Por vezes, o indivíduo reage às imposições e obrigações que lhe são impostas, isto foi objeto de estudo de Douglas McGregor na Escola Comportamental da Administração, quando enunciou sua Teoria X, descrevendo que o homem: 1) É indolente e preguiçoso por natureza, evitando o trabalho ou trabalhando o mínimo possível e sempre em troca de recompensas; 2) É sem ambição e não gosta de assumir responsabilidades, preferindo ser dirigido e sentir-se seguro nessa dependência; 3) É egocêntrico, sendo que seus objetivos se opõem aos objetivos de outrem; 4) É resistente à mudanças preferindo a segurança a assumir riscos e, 5) É dependente, sem autocontrole e autodisciplina, necessitando ser vigiado e controlado. Talvez um exagero, posto que o próprio McGregor, a despeito de tantos preconceitos lançou a Teoria Y em seguida, devolvendo ao homem uma posição mais digna e honrosa.

Abraham H Maslow tratou do mesmo assunto, porém com outro enfoque – o da motivação humana. Sua Teoria da Motivação prevê uma escala de cinco grupos de necessidades a que os seres humanos estão sujeitos. Partindo das necessidades básicas (fisiológicas e de segurança), passando pelas necessidades sociais e psicológicas (aceitação e estima) para chegar no topo, onde estão as necessidades de auto-realização. Em cada patamar, as necessidades motivam cada ser humano com atitudes que as atendam, justificando assim a diversidade de determinação de um indivíduo para outro. As atitudes guiam as pessoas na realização das tarefas fazendo com que sejam realizadas em tempo satisfatório ou sejam procrastinadas, tudo em concordância com a motivação pessoal.

O historiador inglês Cyril N Parkinson (1909-1993) publicou em 1955 uma tese muito interessante: as pessoas sempre utilizam o máximo do tempo disponível para realizar uma tarefa, independentemente de sua importância. O enunciado da lei de Parkinson diz que: "O trabalho expande-se na exata medida do tempo disponível para ser feito".

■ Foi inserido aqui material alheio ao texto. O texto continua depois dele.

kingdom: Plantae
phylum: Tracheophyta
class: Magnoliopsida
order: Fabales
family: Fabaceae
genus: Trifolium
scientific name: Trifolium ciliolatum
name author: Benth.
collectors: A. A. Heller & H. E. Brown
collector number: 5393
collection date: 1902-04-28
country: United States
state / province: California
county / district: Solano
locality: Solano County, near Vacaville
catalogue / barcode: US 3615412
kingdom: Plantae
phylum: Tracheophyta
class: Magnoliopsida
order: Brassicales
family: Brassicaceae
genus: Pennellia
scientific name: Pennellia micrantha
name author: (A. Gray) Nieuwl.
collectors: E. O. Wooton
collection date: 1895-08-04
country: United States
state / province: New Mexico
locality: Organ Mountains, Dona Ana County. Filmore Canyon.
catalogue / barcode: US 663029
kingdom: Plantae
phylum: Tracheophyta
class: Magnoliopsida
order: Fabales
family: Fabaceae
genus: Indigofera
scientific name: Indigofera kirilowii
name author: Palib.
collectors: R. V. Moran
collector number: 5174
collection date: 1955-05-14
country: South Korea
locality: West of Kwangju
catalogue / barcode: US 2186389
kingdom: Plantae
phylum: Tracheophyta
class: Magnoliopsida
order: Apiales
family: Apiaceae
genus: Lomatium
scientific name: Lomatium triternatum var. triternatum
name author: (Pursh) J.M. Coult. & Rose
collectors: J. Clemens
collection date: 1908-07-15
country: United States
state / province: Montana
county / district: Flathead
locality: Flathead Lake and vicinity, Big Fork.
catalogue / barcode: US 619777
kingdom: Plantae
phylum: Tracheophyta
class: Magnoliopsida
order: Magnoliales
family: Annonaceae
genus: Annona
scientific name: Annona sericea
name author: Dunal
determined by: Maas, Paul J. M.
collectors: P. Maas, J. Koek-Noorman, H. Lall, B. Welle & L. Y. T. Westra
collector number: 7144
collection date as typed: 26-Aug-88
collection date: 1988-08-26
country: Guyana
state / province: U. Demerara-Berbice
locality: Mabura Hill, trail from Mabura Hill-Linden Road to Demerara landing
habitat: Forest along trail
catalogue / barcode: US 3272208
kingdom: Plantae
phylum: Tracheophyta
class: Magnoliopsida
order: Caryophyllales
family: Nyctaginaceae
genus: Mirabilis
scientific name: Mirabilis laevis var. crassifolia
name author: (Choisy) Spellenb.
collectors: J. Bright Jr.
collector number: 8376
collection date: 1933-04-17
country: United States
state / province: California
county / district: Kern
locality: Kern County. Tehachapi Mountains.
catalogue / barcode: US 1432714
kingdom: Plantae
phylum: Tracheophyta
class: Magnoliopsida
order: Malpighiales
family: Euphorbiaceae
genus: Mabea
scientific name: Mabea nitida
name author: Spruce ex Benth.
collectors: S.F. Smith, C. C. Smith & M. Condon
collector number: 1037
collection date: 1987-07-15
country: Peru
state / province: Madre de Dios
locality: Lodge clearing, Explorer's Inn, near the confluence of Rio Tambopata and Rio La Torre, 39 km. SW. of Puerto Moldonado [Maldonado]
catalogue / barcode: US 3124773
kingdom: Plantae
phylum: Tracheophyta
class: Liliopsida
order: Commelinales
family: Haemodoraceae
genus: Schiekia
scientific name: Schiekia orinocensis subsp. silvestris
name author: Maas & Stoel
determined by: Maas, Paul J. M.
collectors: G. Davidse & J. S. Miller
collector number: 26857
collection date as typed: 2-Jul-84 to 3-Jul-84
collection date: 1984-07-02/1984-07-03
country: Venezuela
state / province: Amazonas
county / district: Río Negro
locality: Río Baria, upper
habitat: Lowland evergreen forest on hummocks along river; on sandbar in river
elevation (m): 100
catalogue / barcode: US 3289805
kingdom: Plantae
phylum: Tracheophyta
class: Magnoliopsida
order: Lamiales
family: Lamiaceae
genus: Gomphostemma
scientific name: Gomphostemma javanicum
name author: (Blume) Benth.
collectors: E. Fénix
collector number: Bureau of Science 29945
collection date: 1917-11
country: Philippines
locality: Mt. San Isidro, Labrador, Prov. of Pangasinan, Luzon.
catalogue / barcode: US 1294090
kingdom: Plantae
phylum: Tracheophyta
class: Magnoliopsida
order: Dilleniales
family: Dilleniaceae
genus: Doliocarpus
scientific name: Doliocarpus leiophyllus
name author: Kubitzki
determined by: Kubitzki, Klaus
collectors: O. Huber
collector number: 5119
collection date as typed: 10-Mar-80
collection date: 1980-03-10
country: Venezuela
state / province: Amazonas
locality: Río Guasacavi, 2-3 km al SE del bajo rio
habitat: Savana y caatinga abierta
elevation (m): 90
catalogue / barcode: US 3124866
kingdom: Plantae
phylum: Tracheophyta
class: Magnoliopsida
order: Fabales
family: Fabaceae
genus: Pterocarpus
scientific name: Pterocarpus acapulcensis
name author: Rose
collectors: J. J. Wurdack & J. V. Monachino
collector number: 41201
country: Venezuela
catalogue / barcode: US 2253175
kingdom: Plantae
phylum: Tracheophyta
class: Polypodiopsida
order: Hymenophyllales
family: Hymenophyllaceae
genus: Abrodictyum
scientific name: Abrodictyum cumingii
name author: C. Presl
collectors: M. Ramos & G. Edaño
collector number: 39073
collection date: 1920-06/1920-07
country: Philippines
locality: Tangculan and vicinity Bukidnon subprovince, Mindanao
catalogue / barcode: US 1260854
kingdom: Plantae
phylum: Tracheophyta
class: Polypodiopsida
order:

A dificuldade em definir prioridades pode levar a prejuízos materiais, financeiros e morais e, é ai que o planejamento das atribuições de caráter pessoal, social ou profissional mostra sua relevância, posto que o encadeamento das tarefas por grau de importância impõe ao cérebro prioridades que combatam a procrastinação. Certamente que a quantidade de tarefas, impostas pelas múltiplas atividades a que nos sujeita a vida moderna, provoca tensão e frustração pela procrastinação de algumas delas, o que redunda em estresse, portando tem-se que dosar estas atribuições na medida da capacidade individual de realizações.

É evidente que certas atribuições são por natureza, inconvenientes, indesejáveis ou desagradáveis como abastecer o veículo, elaborar e entregar o formulário do Imposto de Renda, analisar extratos bancários ou de cartões de crédito, etc. sendo postergadas ao extremo ou negligenciadas, por vezes com prejuízos.

Há que se falar também das intenções fantasiosas, oníricas, pretensiosas que nunca se realizam ou podem se estender pela eternidade por estarem além de nossas possibilidades financeiras ou temporais, digo do desejo em realizar uma viagem para terras distantes ou fazer filantropia, por exemplo, porém se isto estiver no seu planejamento de vida, deve ser realizado, mas se for um sonho, não cabe nos limites da procrastinação, se acontecer ótimo, senão fica no “baú das boas intenções”.